BTW, traditional videogame companies are doing "horribly" in THIS economy, so I'm not sure what the point of that comment was.[/QUOTE]
Handhelds are what should be shaking in their boots. If you could be playing a Vita or your iPhone, those are more likely fighting over the same "mind-share". I'm never sitting at home, kids asleep, and think to myself, hmm, should I play a AAA console title, or Angry Birds. Welp, Angry Birds it is. I'm playing crappy little mobile games when I'm at the airport, waiting for an appointment, on the road. Maybe that is happening frequently with people outside of my social circles, so I wouldn't claim to say a majority of people are like that, but the mobile experience is nothing like a console or a PC one.
Also, the demographic is shifting. Gamers are older. As you get older, you assume more responsibilities. Family, job, etc. Because of that, I seldom pay full price for a game, I wait a few months and grab it for 25% less.
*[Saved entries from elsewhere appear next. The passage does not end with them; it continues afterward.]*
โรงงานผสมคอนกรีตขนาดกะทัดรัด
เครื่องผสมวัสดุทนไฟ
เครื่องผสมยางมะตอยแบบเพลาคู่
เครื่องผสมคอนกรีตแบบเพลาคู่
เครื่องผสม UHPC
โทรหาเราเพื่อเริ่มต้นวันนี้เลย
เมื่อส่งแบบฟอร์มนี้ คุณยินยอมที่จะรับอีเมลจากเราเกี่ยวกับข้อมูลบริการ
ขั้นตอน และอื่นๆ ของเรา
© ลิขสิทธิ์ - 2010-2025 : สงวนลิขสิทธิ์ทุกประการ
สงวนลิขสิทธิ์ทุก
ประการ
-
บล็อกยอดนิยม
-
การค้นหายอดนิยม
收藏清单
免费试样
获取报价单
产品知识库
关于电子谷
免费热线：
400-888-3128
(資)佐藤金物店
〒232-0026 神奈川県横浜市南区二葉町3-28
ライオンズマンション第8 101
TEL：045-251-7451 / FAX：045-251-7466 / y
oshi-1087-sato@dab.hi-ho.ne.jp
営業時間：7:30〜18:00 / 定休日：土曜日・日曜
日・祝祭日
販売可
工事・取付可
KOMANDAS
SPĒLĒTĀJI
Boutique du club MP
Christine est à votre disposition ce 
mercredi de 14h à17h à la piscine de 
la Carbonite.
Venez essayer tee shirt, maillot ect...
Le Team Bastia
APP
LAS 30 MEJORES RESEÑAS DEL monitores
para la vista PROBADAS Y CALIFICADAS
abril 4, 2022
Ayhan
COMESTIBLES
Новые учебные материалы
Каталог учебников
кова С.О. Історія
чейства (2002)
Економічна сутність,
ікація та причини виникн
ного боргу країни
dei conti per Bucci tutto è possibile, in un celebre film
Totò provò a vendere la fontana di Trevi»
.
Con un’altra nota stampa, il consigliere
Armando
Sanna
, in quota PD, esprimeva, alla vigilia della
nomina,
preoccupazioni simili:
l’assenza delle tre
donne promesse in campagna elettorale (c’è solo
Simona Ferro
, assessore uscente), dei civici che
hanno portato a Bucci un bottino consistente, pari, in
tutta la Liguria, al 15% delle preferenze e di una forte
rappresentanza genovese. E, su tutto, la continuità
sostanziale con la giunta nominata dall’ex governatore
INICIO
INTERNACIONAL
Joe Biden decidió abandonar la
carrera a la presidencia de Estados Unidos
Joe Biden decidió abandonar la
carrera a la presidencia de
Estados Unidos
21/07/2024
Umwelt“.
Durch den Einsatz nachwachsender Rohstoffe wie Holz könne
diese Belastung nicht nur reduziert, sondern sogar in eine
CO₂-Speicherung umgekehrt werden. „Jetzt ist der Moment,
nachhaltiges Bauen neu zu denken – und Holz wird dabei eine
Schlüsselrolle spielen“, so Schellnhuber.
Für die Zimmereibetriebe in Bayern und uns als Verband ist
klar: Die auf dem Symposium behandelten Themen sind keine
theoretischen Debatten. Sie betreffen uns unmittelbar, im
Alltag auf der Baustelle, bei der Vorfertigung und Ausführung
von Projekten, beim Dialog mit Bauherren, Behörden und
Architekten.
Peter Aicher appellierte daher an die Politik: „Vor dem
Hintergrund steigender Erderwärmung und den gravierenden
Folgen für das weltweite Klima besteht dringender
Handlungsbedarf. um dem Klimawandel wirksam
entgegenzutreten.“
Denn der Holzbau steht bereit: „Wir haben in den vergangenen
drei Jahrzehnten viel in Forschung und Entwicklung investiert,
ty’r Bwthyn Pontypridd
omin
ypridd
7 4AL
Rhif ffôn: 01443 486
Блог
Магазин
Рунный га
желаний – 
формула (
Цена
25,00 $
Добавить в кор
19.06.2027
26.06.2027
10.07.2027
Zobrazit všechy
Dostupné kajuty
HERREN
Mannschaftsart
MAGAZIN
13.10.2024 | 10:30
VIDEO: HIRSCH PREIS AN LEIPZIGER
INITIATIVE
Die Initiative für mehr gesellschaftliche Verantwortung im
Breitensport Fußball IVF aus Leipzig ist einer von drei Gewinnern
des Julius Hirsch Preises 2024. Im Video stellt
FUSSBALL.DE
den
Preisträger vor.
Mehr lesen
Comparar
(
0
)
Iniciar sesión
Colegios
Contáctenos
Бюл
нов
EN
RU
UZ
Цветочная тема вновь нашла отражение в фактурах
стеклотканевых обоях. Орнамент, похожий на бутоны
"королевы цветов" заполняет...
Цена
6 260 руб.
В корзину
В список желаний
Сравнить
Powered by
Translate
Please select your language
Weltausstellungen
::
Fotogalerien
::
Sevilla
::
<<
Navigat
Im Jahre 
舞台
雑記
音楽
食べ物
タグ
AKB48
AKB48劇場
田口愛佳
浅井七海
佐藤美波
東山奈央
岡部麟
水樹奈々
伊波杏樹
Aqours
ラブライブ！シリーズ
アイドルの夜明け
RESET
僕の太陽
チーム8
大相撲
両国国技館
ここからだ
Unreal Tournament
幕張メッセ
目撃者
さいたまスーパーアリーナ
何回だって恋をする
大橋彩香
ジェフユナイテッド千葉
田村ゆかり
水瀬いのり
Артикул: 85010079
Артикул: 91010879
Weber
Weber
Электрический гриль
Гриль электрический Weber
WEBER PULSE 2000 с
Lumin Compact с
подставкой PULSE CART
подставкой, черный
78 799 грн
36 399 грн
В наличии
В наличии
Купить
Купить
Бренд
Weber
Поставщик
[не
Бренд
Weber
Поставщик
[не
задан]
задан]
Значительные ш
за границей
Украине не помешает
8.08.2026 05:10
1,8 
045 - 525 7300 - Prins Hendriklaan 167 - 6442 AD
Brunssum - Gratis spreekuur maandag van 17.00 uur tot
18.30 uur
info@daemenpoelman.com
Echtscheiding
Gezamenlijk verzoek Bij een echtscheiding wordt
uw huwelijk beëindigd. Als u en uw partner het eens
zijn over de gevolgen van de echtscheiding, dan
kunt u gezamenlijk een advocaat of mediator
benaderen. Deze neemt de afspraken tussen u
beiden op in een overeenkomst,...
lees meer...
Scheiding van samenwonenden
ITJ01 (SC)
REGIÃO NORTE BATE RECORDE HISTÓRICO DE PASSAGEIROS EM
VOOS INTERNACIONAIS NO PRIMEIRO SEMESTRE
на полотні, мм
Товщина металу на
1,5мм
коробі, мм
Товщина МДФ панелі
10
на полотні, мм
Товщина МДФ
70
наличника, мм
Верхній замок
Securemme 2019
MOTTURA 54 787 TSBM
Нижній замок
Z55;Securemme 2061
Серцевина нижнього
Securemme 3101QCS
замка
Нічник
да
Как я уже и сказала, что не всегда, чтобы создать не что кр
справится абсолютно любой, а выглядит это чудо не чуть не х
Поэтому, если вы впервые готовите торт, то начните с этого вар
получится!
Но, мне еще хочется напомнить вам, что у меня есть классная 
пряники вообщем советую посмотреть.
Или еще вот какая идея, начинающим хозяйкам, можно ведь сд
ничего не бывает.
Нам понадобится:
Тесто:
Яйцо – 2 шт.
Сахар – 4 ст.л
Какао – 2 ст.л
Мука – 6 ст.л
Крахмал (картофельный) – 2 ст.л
I have the disposable income to afford games, so I can buy them on deals and create a backlog.
Even if phones in 5 years will have an HD projector, unless they have a better input method, you're not going to be playing advanced games by "tap here", "drag to reload"? What, you'll carry a controller with you everywhere? OK...then it's no longer truly a mobile game, you're packing around an Xbox controller with you.
I think the hardware is mildly stale, we're seeing sequels and franchises be successful while new IP does not do as well. I blame the consumers in a lot of ways. They are voting with their dollars, but I think they're making some very uninformed votes. A new COD each year? Really? Well, people are buying them. Madden every year? Hunh...OK. Games that push the boundaries, or try, but come up slightly short, are blasted on blogs and gaming sites, and with all those voices, can never succeed in the modern metacritic era.
Baller Beats. FANTASTIC game, but the reviewers all say it sucks because they can't bounce a basketball, or they live in some two story shitty apartment. That doesn't mean the game fails. It means they aren't the target market. Borderlands 1? That was a huge leap. They went to cell shaded graphics, they tried a grand co-op scheme and succeeded. There are hits and misses, but there are lots of good games that get overlooked, because the consumers are lazy, and don't search for them. Not every game can have $10M advertising budgets.
I don't think consoles are dying, I think they are at the end of the current hardware cycle, they have become entertainment boxes, not just gaming devices, and are more entrenched in our living rooms than our bedrooms, which is an historical shift.